● **Instruction**: Please reproduce every line of text from the items below word for word, leaving the pictures out of your answer.

===== Data

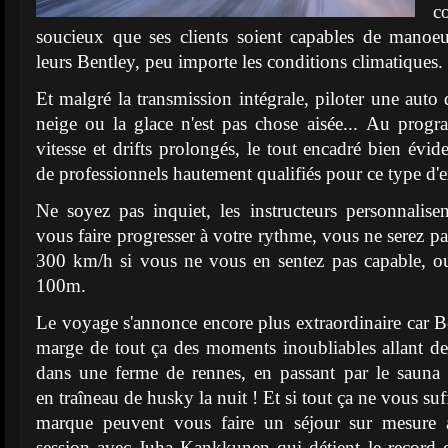
c
soucieux que ses clients soient capables de manoe
leurs Bentley, peu importe les conditions climatiques.
Et malgré la transmission intégrale, piloter une auto
neige ou la glace n'est pas chose aisée... Au prog
vitesse et drifts prolongés, le tout encadré bien év
de professionnels hautement qualifiés pour ce type d'e
Ne soyez pas inquiet, les instructeurs personnalisen
vous faire progresser à votre rythme, vous ne serez pa
300 km/h si vous ne vous en sentez pas capable, ou
100m.
Le voyage s'annonce encore plus extraordinaire car 
marge de tout ça des moments inoubliables allant d
dans une ferme de rennes, en passant par le sauna 
en traîneau de husky la nuit ! Et si tout ça ne vous suff
marque peuvent vous faire un séjour sur mesure
session avec Juha Kankkunen qui détient le record d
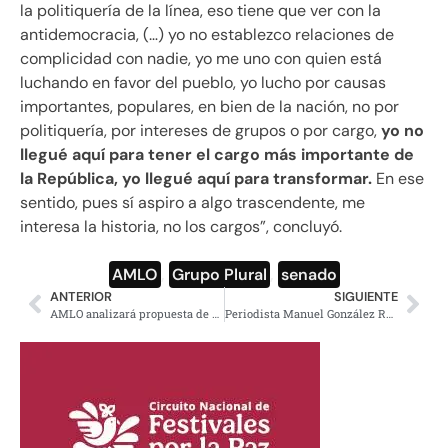
la politiquería de la línea, eso tiene que ver con la
antidemocracia, (…) yo no establezco relaciones de
complicidad con nadie, yo me uno con quien está
luchando en favor del pueblo, yo lucho por causas
importantes, populares, en bien de la nación, no por
politiquería, por intereses de grupos o por cargo,
yo no
llegué aquí para tener el cargo más importante de
la República, yo llegué aquí para transformar.
En ese
sentido, pues sí aspiro a algo trascendente, me
interesa la historia, no los cargos”, concluyó.
AMLO
,
Grupo Plural
,
senado
ANTERIOR
SIGUIENTE
AMLO analizará propuesta de reforma yaqui
Periodista Manuel González Reyes asesinado en Cuernavaca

==========

● **Answer for this exercise**:
c
soucieux que ses clients soient capables de manoe
leurs Bentley, peu importe les conditions climatiques.
Et malgré la transmission intégrale, piloter une auto
neige ou la glace n'est pas chose aisée... Au prog
vitesse et drifts prolongés, le tout encadré bien év
de professionnels hautement qualifiés pour ce type d'e
Ne soyez pas inquiet, les instructeurs personnalisen
vous faire progresser à votre rythme, vous ne serez pa
300 km/h si vous ne vous en sentez pas capable, ou
100m.
Le voyage s'annonce encore plus extraordinaire car 
marge de tout ça des moments inoubliables allant d
dans une ferme de rennes, en passant par le sauna 
en traîneau de husky la nuit ! Et si tout ça ne vous suff
marque peuvent vous faire un séjour sur mesure
session avec Juha Kankkunen qui détient le record d
la politiquería de la línea, eso tiene que ver con la
antidemocracia, (…) yo no establezco relaciones de
complicidad con nadie, yo me uno con quien está
luchando en favor del pueblo, yo lucho por causas
importantes, populares, en bien de la nación, no por
politiquería, por intereses de grupos o por cargo,
yo no
llegué aquí para tener el cargo más importante de
la República, yo llegué aquí para transformar.
En ese
sentido, pues sí aspiro a algo trascendente, me
interesa la historia, no los cargos”, concluyó.
AMLO
,
Grupo Plural
,
senado
ANTERIOR
SIGUIENTE
AMLO analizará propuesta de reforma yaqui
Periodista Manuel González Reyes asesinado en Cuernavaca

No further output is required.